Run POLAR/polar_glove.ipynb to generate embeddings saved under output/polar_glove_embeddings/ with the filename ${method}_gl_500_StdNrml.bin.

Evaluation

python make_dimred_figure.py --emb_type glove --fig_type main 
fig.4

Relation between skewness and the average of two cosine similarities

python make_relation_skewness_and_two_cossims.py --emb_type glove --topk 100
(a) Axis Tour
fig.5a
(b) Skewness Sort
fig.5b

Reference

[1] Sato. Word Tour: One-dimensional Word Embeddings via the Traveling Salesman Problem. NAACL. 2022.

[2] Yamagiwa et al. Discovering Universal Geometry in Embeddings with ICA. EMNLP. 2023.

[3] Chelba et al. One billion word benchmark for measuring progress in statistical language modeling. INTER-SPEECH. 2014.

[4] Mathew, et al. The POLAR framework: Polar opposites enable interpretability of pretrained word embeddings. Web Conference. 2020.

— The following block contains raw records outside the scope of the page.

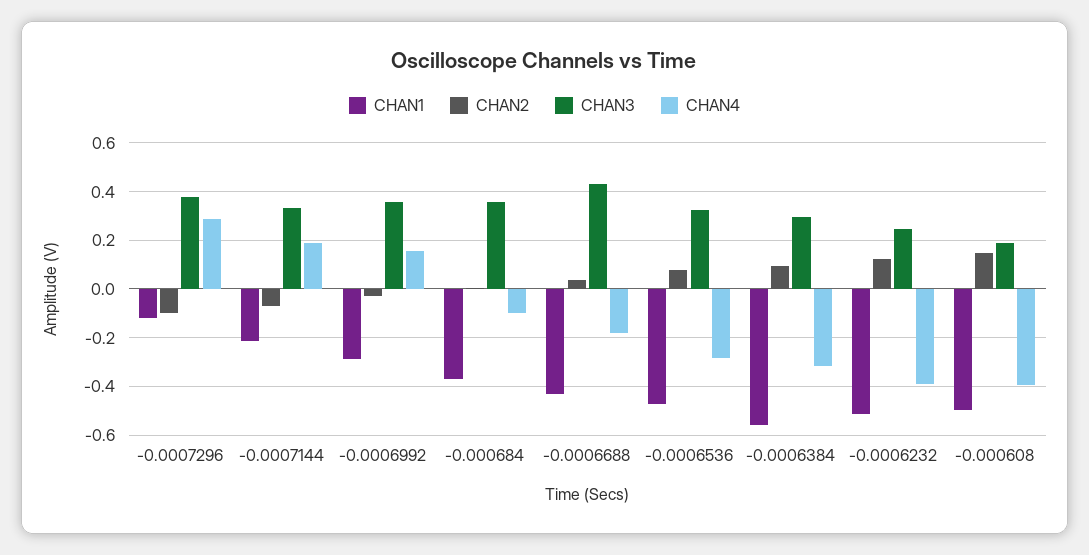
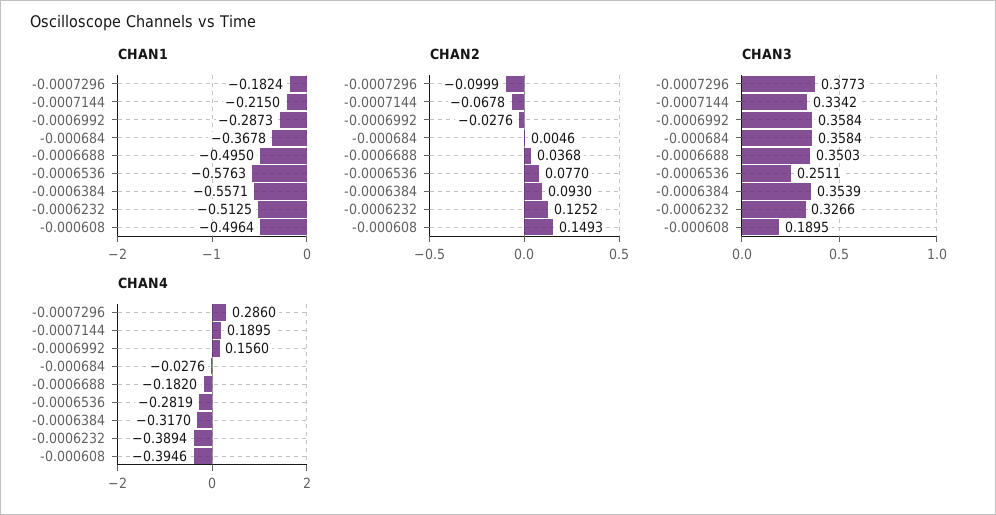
  {
    "CHAN1": {
-     "-0.0007296": -0.125,
+     "-0.0007296": -0.1824,
      "-0.0007144": -0.215,
      "-0.0006992": -0.2873,
      "-0.000684": -0.3678,
-     "-0.0006688": -0.425,
+     "-0.0006688": -0.495,
-     "-0.0006536": -0.475,
+     "-0.0006536": -0.5763,
      "-0.0006384": -0.5571,
      "-0.0006232": -0.5125,
      "-0.000608": -0.4964
    },
    "CHAN2": {
      "-0.0007296": -0.0999,
      "-0.0007144": -0.0678,
      "-0.0006992": -0.0276,
      "-0.000684": 0.0046,
      "-0.0006688": 0.0368,
      "-0.0006536": 0.077,
      "-0.0006384": 0.093,
      "-0.0006232": 0.1252,
      "-0.000608": 0.1493
    },
    "CHAN3": {
      "-0.0007296": 0.3773,
      "-0.0007144": 0.3342,
      "-0.0006992": 0.3584,
      "-0.000684": 0.3584,
-     "-0.0006688": 0.425,
+     "-0.0006688": 0.3503,
-     "-0.0006536": 0.325,
+     "-0.0006536": 0.2511,
-     "-0.0006384": 0.3,
+     "-0.0006384": 0.3539,
-     "-0.0006232": 0.25,
+     "-0.0006232": 0.3266,
      "-0.000608": 0.1895
    },
    "CHAN4": {
      "-0.0007296": 0.286,
      "-0.0007144": 0.1895,
      "-0.0006992": 0.156,
-     "-0.000684": -0.1,
+     "-0.000684": -0.0276,
      "-0.0006688": -0.182,
      "-0.0006536": -0.2819,
      "-0.0006384": -0.317,
      "-0.0006232": -0.3894,
      "-0.000608": -0.3946
    }
  }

[5] Jastrzebski et al. How to evaluate word embeddings? On importance of data efficiency and simple supervised tasks. arXiv. 2017.


Citation

If you find our code or model useful in your research, please cite our paper:

@inproceedings{yamagiwa-etal-2024-axis,
    title = "Axis Tour: Word Tour Determines the Order of Axes in {ICA}-transformed Embeddings",
    author = "Yamagiwa, Hiroaki  and
      Takase, Yusuke  and
      Shimodaira, Hidetoshi",
    editor = "Al-Onaizan, Yaser  and
      Bansal, Mohit  and
      Chen, Yun-Nung",
    booktitle = "Findings of the Association for Computational Linguistics: EMNLP 2024",
    month = nov,
    year = "2024",
    address = "Miami, Florida, USA",
    publisher = "Association for Computational Linguistics",
    url = "https://aclanthology.org/2024.findings-emnlp.28",
    pages = "477--506",
    abstract = "Word embedding is one of the most important components in natural language processing, but interpreting high-dimensional embeddings remains a challenging problem. To address this problem, Independent Component Analysis (ICA) is identified as an effective solution. ICA-transformed word embeddings reveal interpretable semantic axes; however, the order of these axes are arbitrary. In this study, we focus on this property and propose a novel method, Axis Tour, which optimizes the order of the axes. Inspired by Word Tour, a one-dimensional word embedding method, we aim to improve the clarity of the word embedding space by maximizing the semantic continuity of the axes. Furthermore, we show through experiments on downstream tasks that Axis Tour yields better or comparable low-dimensional embeddings compared to both PCA and ICA.",
}

Note

  • Since the URLs of published embeddings may change, please refer to the GitHub repository URL instead of the direct URL when referencing in papers, etc.
  • This directory was created by Hiroaki Yamagiwa.
  • The code for TICA was created by Yusuke Takase.
  • See README.Appendix.md for the experiments in the Appendix.